Huo Sitong, Zhang Shuqing, Wu Qilin, Zhang Xinping
Institute of Information Photonics Technology, School of Physics and Optoelectronic Engineering, Beijing University of Technology, Beijing 100124, China.
Nanomaterials (Basel). 2024 Feb 28;14(5):445. doi: 10.3390/nano14050445.

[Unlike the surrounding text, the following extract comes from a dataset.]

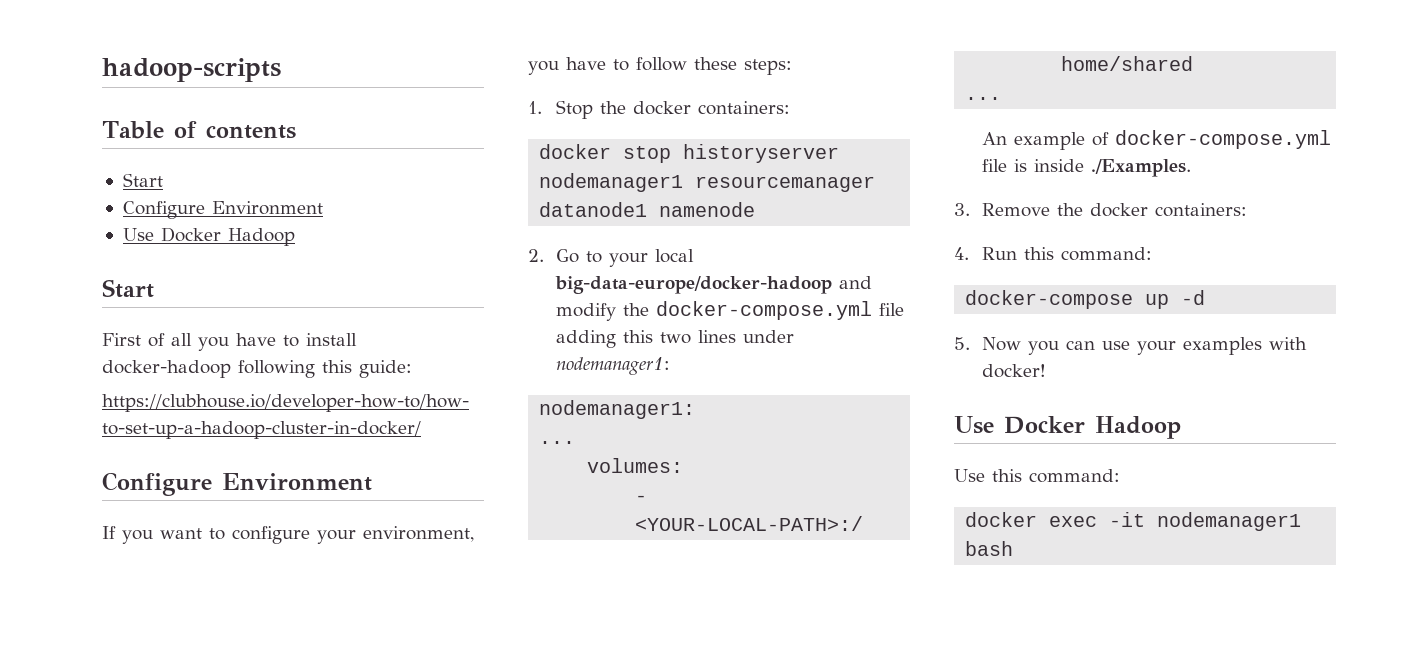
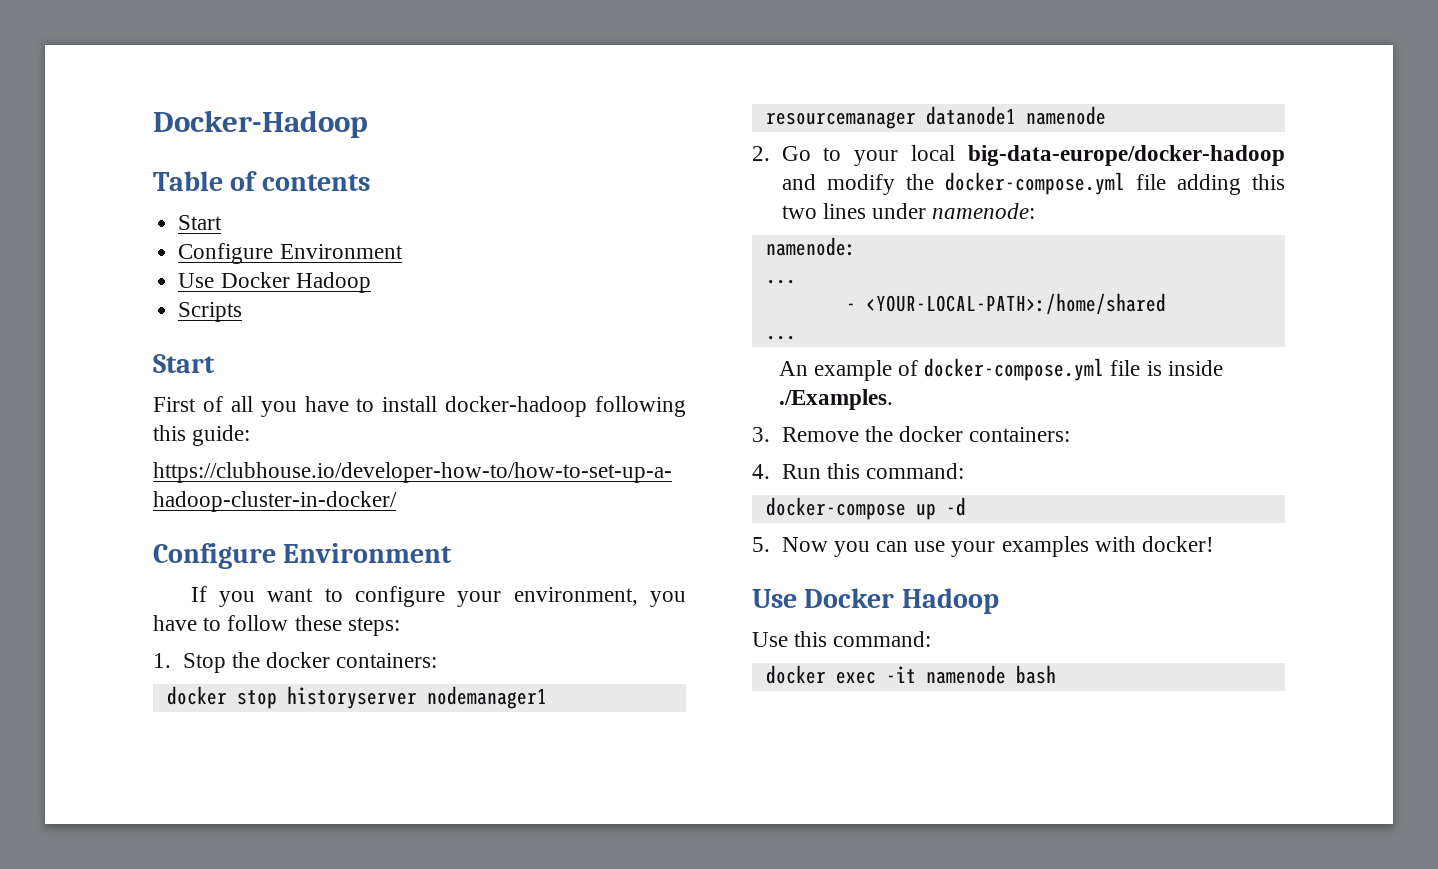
[102,58,281,82] hadoop-scripts -> [153,110,368,138] Docker-Hadoop
(295, 237) none -> [178,302,243,322] // Scripts
[556,357,671,375] [539,400,696,419] [539,441,576,444] [587,458,684,473] nodemanager1: // nodemanager1: // ... // volumes: -> [932,203,1036,219] [765,237,856,256] [765,279,796,284] namenode: // namenode: // ...
[1157,512,1302,531] nodemanager1 -> [925,665,1006,684] namenode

The band gap is a key parameter in semiconductor materials that is essential for advancing optoelectronic device development. Accurately predicting band gaps of materials at low cost is a significant challenge in materials science. Although many machine learning (ML) models for band gap prediction already exist, they often suffer from low interpretability and lack theoretical support from a physical perspective. In this study, we address these challenges by using a combination of traditional ML algorithms and the 'white-box' sure independence screening and sparsifying operator (SISSO) approach. Specifically, we enhance the interpretability and accuracy of band gap predictions for binary semiconductors by integrating the importance rankings of support vector regression (SVR), random forests (RF), and gradient boosting decision trees (GBDT) with SISSO models. Our model uses only the intrinsic features of the constituent elements and their band gaps calculated using the Perdew-Burke-Ernzerhof method, significantly reducing computational demands. We have applied our model to predict the band gaps of 1208 theoretically stable binary compounds. Importantly, the model highlights the critical role of electronegativity in determining material band gaps. This insight not only enriches our understanding of the physical principles underlying band gap prediction but also underscores the potential of our approach in guiding the synthesis of new and valuable semiconductor materials.
带隙是半导体材料中的一个关键参数,对于推进光电器件的发展至关重要。以低成本准确预测材料的带隙是材料科学中的一项重大挑战。尽管已经存在许多用于带隙预测的机器学习(ML)模型,但它们往往缺乏可解释性,并且从物理角度缺乏理论支持。在本研究中,我们通过结合传统的ML算法和“白盒”确定性独立筛选和稀疏化算子(SISSO)方法来应对这些挑战。具体而言,我们通过将支持向量回归(SVR)、随机森林(RF)和梯度提升决策树(GBDT)的重要性排名与SISSO模型相结合,提高了二元半导体带隙预测的可解释性和准确性。我们的模型仅使用组成元素的固有特征及其使用Perdew-Burke-Ernzerhof方法计算的带隙,显著降低了计算需求。我们已将我们的模型应用于预测1208种理论上稳定的二元化合物的带隙。重要的是,该模型突出了电负性在确定材料带隙中的关键作用。这一见解不仅丰富了我们对带隙预测背后物理原理的理解,也强调了我们的方法在指导新型有价值半导体材料合成方面的潜力。